Always san-chôme no yûhi (Always - Sunset on Third Street)

Takashi Yamazaki

Japon

2005, 133 minutes

 

On ne s'attendait certainement pas à une aussi belle oeuvre de la part du réalisateur de Returner. Grand lauréat des Japanese Academy Awards de 2006, où il a raflé pas moins de 12 prix, dont ceux du meilleur film, du meilleur réalisateur, du meilleur acteur et du meilleur scénario, Always - Sunset on Third Street est une magnifique et attachante saga populaire, au charme suranné et irrésistible.

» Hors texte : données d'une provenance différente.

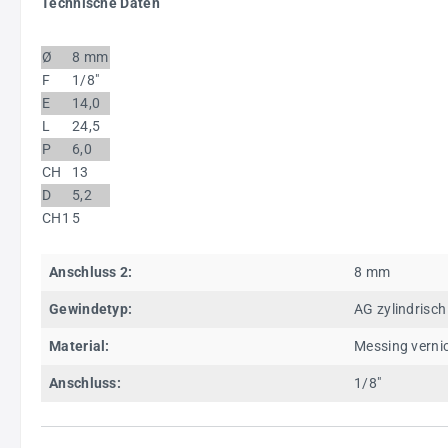
Technische Daten
Ø
8 mm
F
1/8"
E
14,0
L
24,5
P
6,0
CH
13
D
5,2
CH1
5
Anschluss 2:
8 mm
Gewindetyp:
AG zylindrisch
Material:
Messing vernic
Anschluss:
1/8"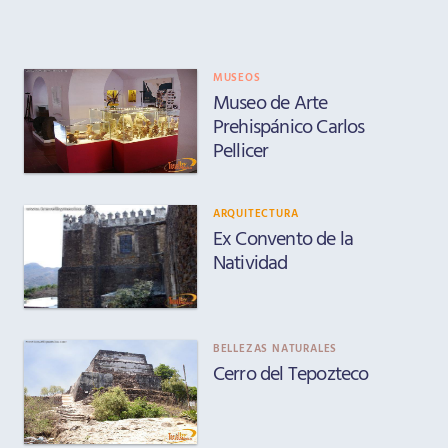
MUSEOS
Museo de Arte
Prehispánico Carlos
Pellicer
ARQUITECTURA
Ex Convento de la
Natividad
BELLEZAS NATURALES
Cerro del Tepozteco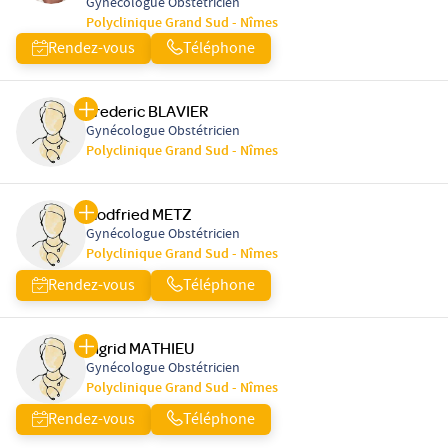
Gynécologue Obstétricien
Polyclinique Grand Sud - Nîmes
Rendez-vous
Téléphone
Frederic BLAVIER
Gynécologue Obstétricien
Polyclinique Grand Sud - Nîmes
Godfried METZ
Gynécologue Obstétricien
Polyclinique Grand Sud - Nîmes
Rendez-vous
Téléphone
Ingrid MATHIEU
Gynécologue Obstétricien
Polyclinique Grand Sud - Nîmes
Rendez-vous
Téléphone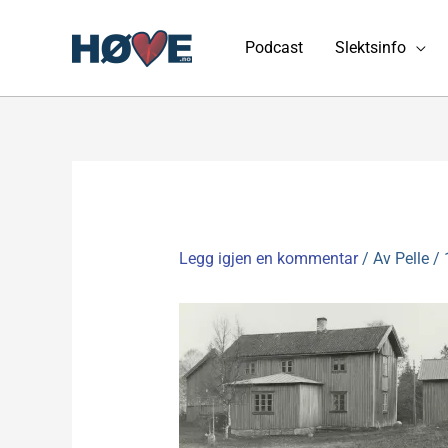
Hopp
rett
Podcast
Slektsinfo
til
innholdet
Legg igjen en kommentar
/ Av
Pelle
/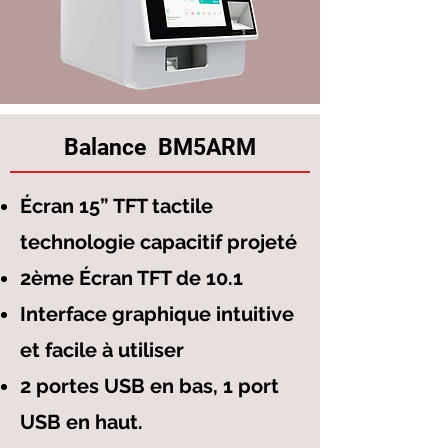
Balance BM5ARM
Écran 15” TFT tactile
technologie capacitif projeté
2ème Écran TFT de 10.1
Interface graphique intuitive
et facile à utiliser
2 portes USB en bas, 1 port
USB en haut.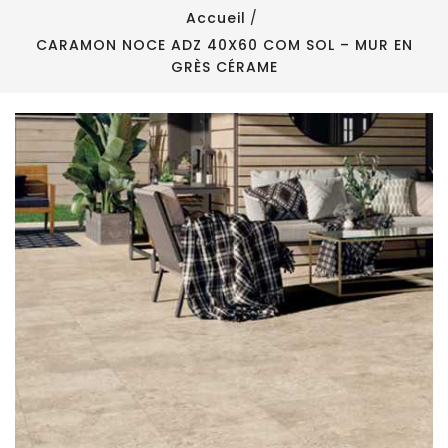
Accueil
CARAMON NOCE ADZ 40X60 COM SOL – MUR EN
GRÈS CÉRAME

Adapté d’un manga, le récit est constitué de multiples scénettes qui retracent le quotidien d'après-guerre (on est en 1958, le pays se relève du traumatisme de la guerre et d'Hiroshima) d’une série de personnages habitant le même quartier défavorisé de Tokyo : celui d’une famille hébergeant une jeune fille embauchée pour aider le père, réparateur de voitures, et de leur voisin, un écrivain raté quelque peu irresponsable qui doit s’occuper d’un enfant abandonné par ses parents. Le spectateur assiste aux petits moments, heureux et malheureux, qui jalonnent l’existence simple de ces gens sans histoire – ou presque.

 

Ponctué de savoureux événements anecdotiques qui sont des révélateurs en mode mineur de la transformation de la société japonaise post-Hiroshima – telle que l’arrivée du premier téléviseur, fort d’une scène mémorable – Always tire le meilleur d’une admirable reconstitution du Tokyo de l’époque et de l'irrépressible optimisme des modestes gens qui composent son univers. La direction artistique, toute en finesse malgré quelques fautes de goût attribuables à un emploi appuyé de CGI, illustre la dimension naïve et nostalgique de ce récit aux allures de conte. Les acteurs, jeunes comme adultes, offrent de touchantes compositions. Portrait riche en évocation d’une époque révolue, à la simplicité et aux bons sentiments désarmants, Always attendrit et conquiert d’emblée. Une réussite exemplaire du cinéma japonais à vocation commerciale.